What, then, might a responsible citizen encountering these ideas do in response to all this—especially as someone embedded in the privileges and complicities of the Global North? Machado de Oliveira resists the impulse to prescribe action. Instead, she gestures toward practices of humility, discernment, and ethical presence. This might mean turning toward Indigenous voices, not to extract wisdom, but to listen and learn in accountable ways. It might mean cultivating the capacity to grieve what is being lost, without rushing to rebuild. Here, Buddhist philosophy offers a helpful complement: the practice of non-attachment, not as withdrawal but as a deep letting go of the illusion of control and permanence. To live in this way is to embrace impermanence and interdependence not as abstract ideas, but as daily practices.

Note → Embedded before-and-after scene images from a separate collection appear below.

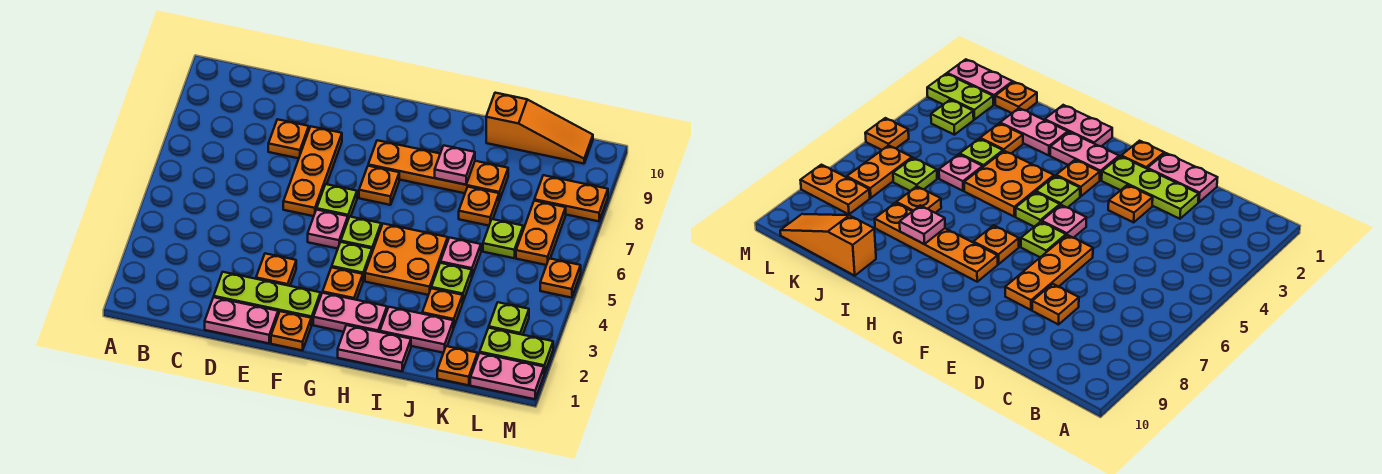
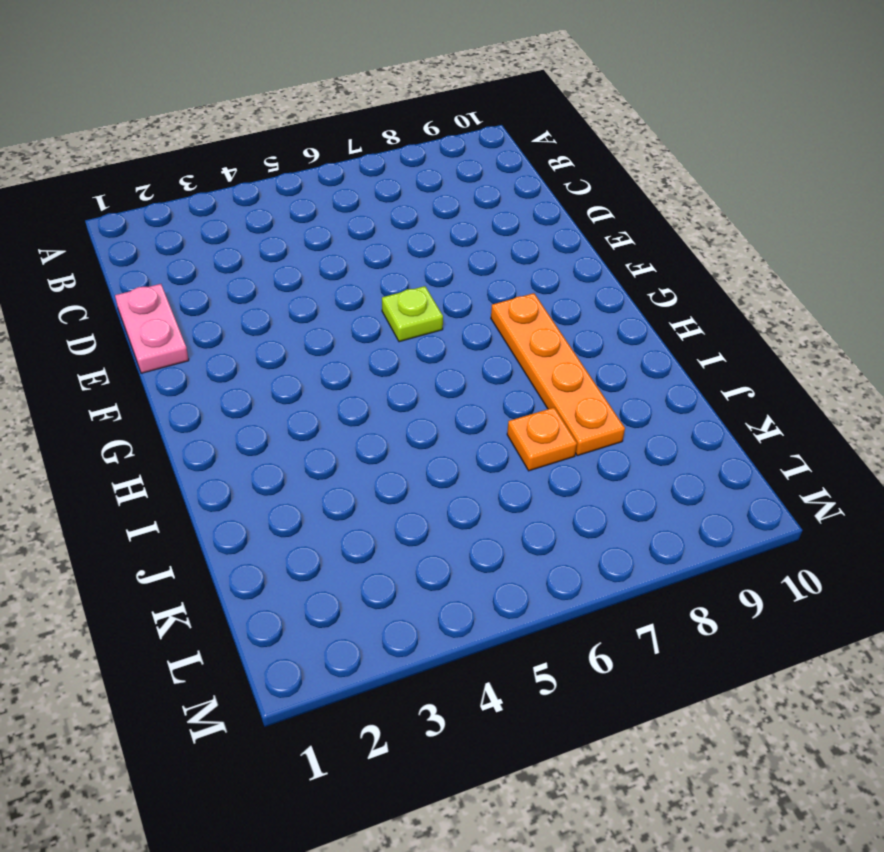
none -> lime plate D2:F2 level 1
none -> orange plate D8 level 1
none -> orange plate E3 level 1
none -> orange plate E6:E8 level 1

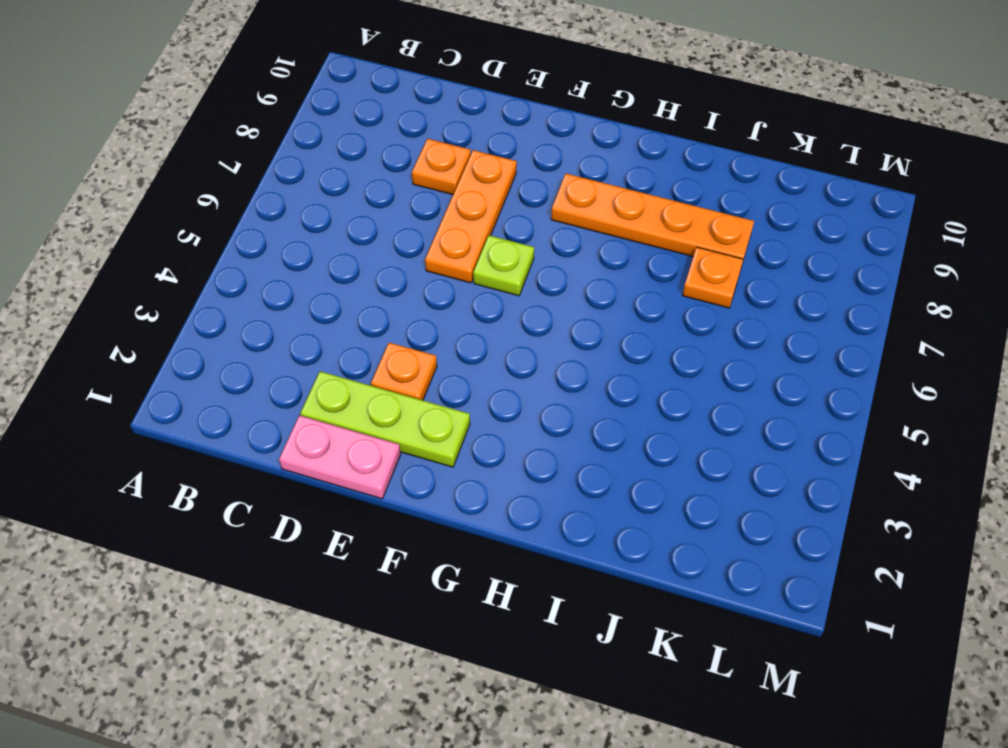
none -> orange plate F1 level 1
none -> pink plate F5 level 1
none -> pink plate G2:H2 level 1
none -> orange plate G3 level 1

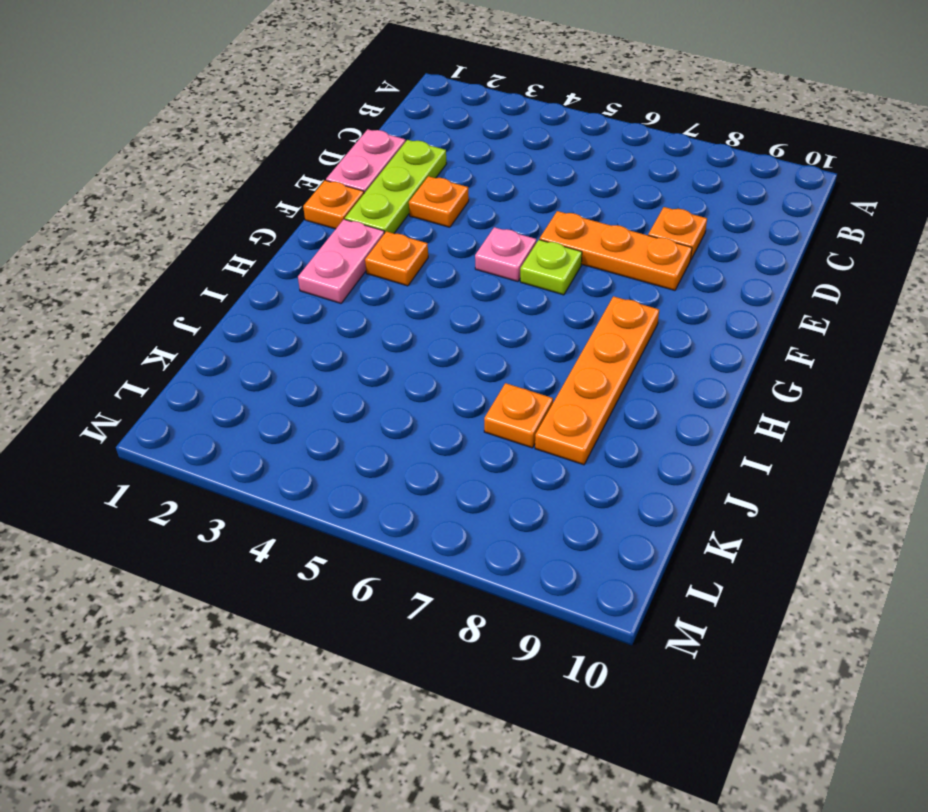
none -> lime plate G4 level 1
none -> lime plate G5 level 1
none -> orange plate G7 level 1
none -> pink plate H1:I1 level 1

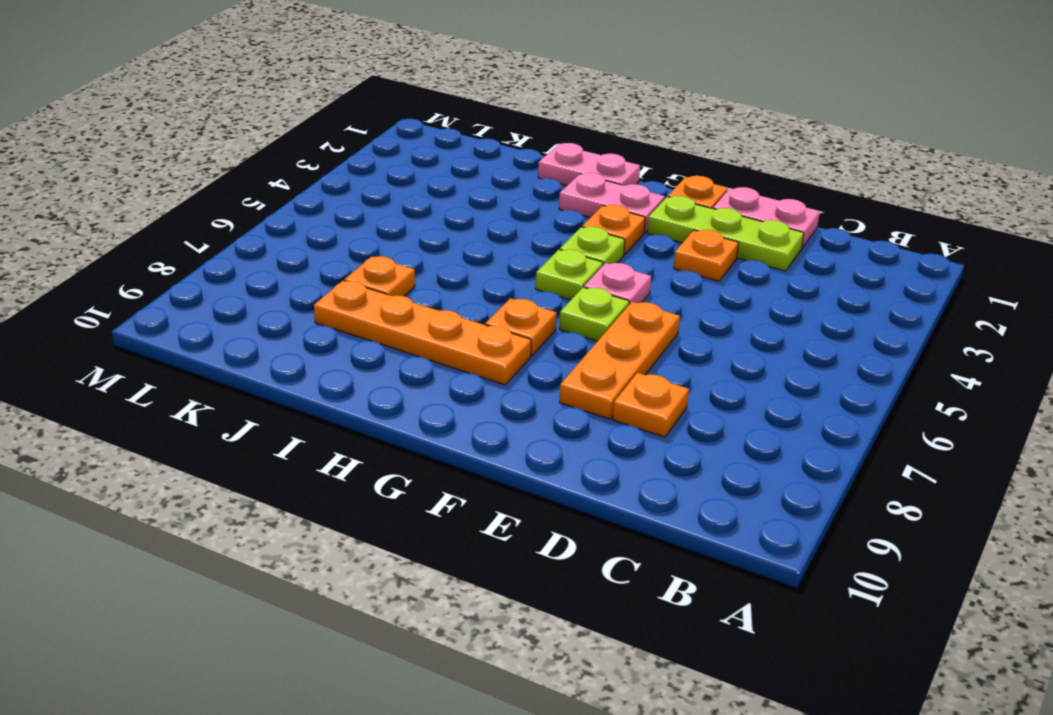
none -> orange plate H4:I5 level 1
none -> pink plate I2:J2 level 1
none -> orange plate J3 level 1
none -> lime plate J4 level 1

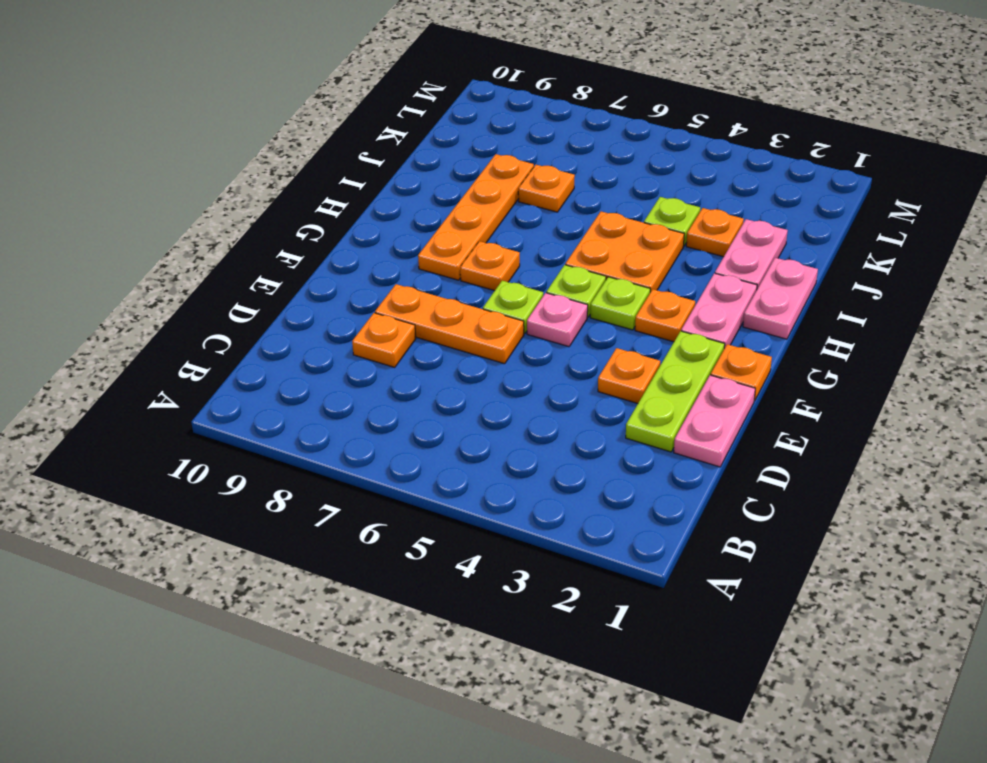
none -> pink plate J5 level 1
none -> orange slope J10:L10 level 1 top J
none -> orange plate K1 level 1
none -> lime plate K6 level 1

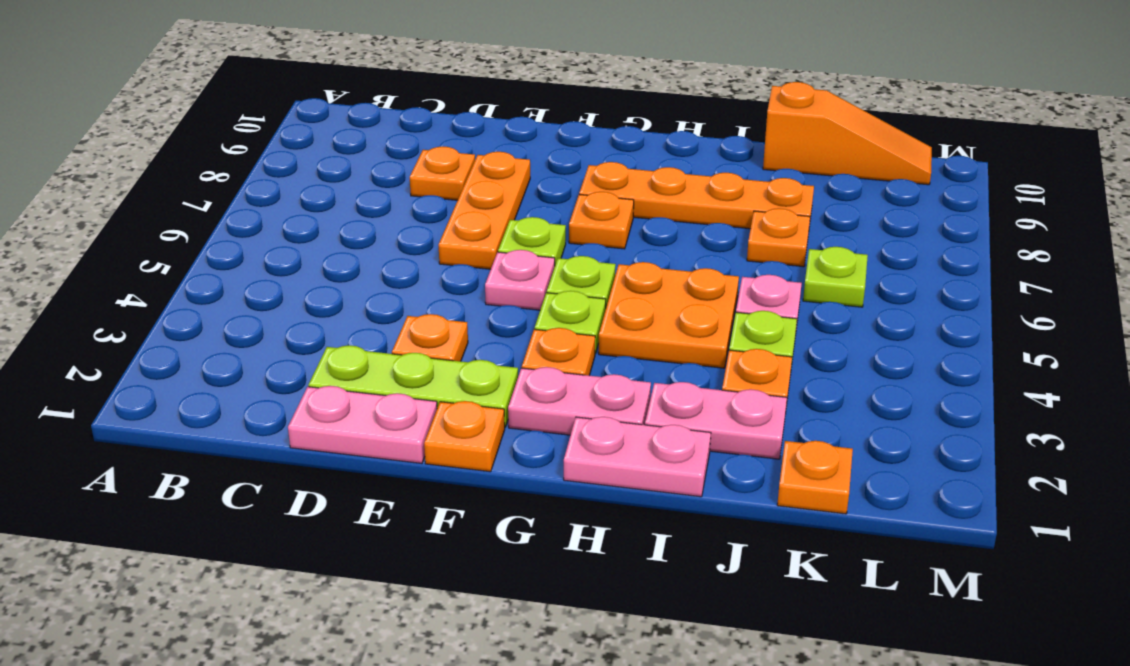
none -> pink plate L1:M1 level 1
none -> lime plate L2:M2 level 1
none -> lime plate L3 level 1
none -> orange plate L6:L7 level 1

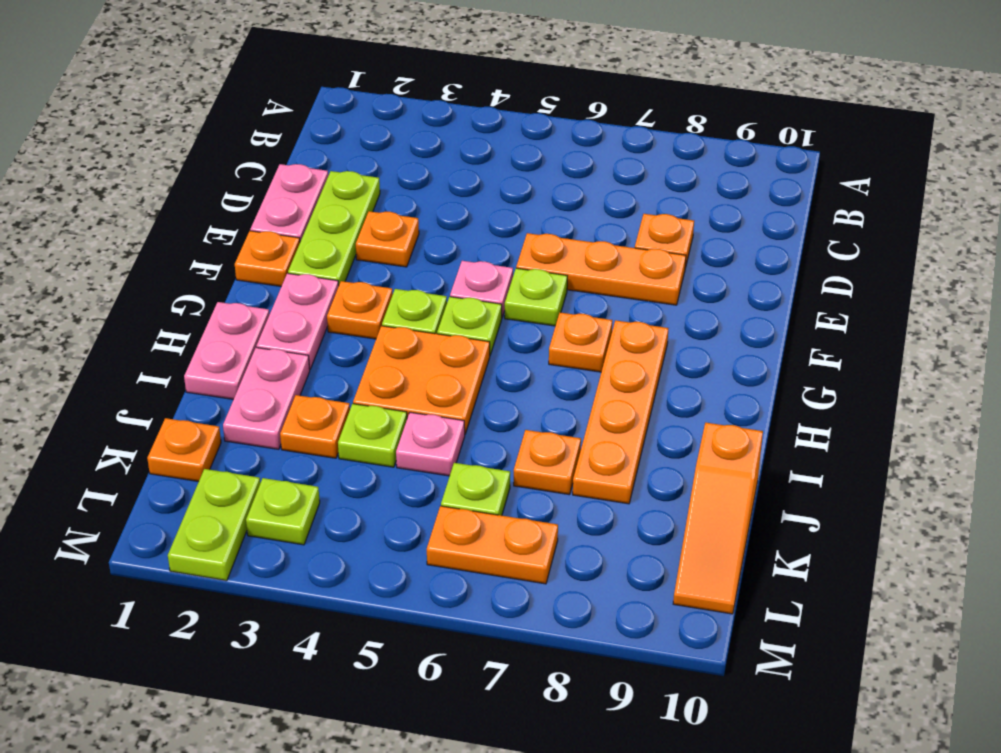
none -> pink plate L1:M1 level 1
none -> orange plate L8:M8 level 1
none -> orange plate M5 level 1
none -> pink plate I8 level 2

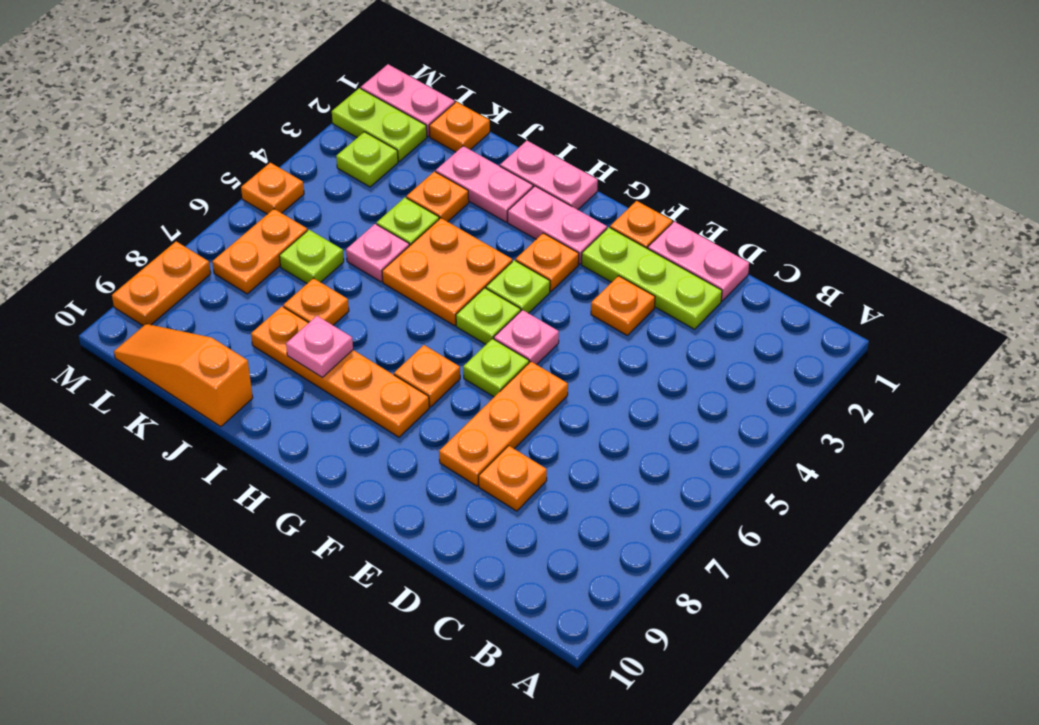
orange plate M8:M9 level 1 -> orange plate L8:M8 level 1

Bauman’s sociology of ambivalence reminds us that the modern desire to eliminate ambiguity often results in greater violence. By contrast, to hospice modernity is to stay with the ambiguity—to let it transform us—and to hold space for what cannot yet be named.
References
Bauman, Z. (2000). Liquid Modernity. Polity Press.
Bauman, Z. (1991). Modernity and Ambivalence. Polity Press.
Machado de Oliveira, V. (2021). Hospicing Modernity: Facing Humanity’s Wrongs and the Implications for Social Activism. North Atlantic Books.
Malm, A. (2021). How to Blow Up a Pipeline: Learning to Fight in a World on Fire. Verso Books.
Morton, T. (2013). Hyperobjects: Philosophy and Ecology after the End of the World. University of Minnesota Press.
Odell, J. (2019). How to Do Nothing: Resisting the Attention Economy. Melville House.
Odell, J. (2023). Saving Time: Discovering a Life Beyond the Clock. Random House.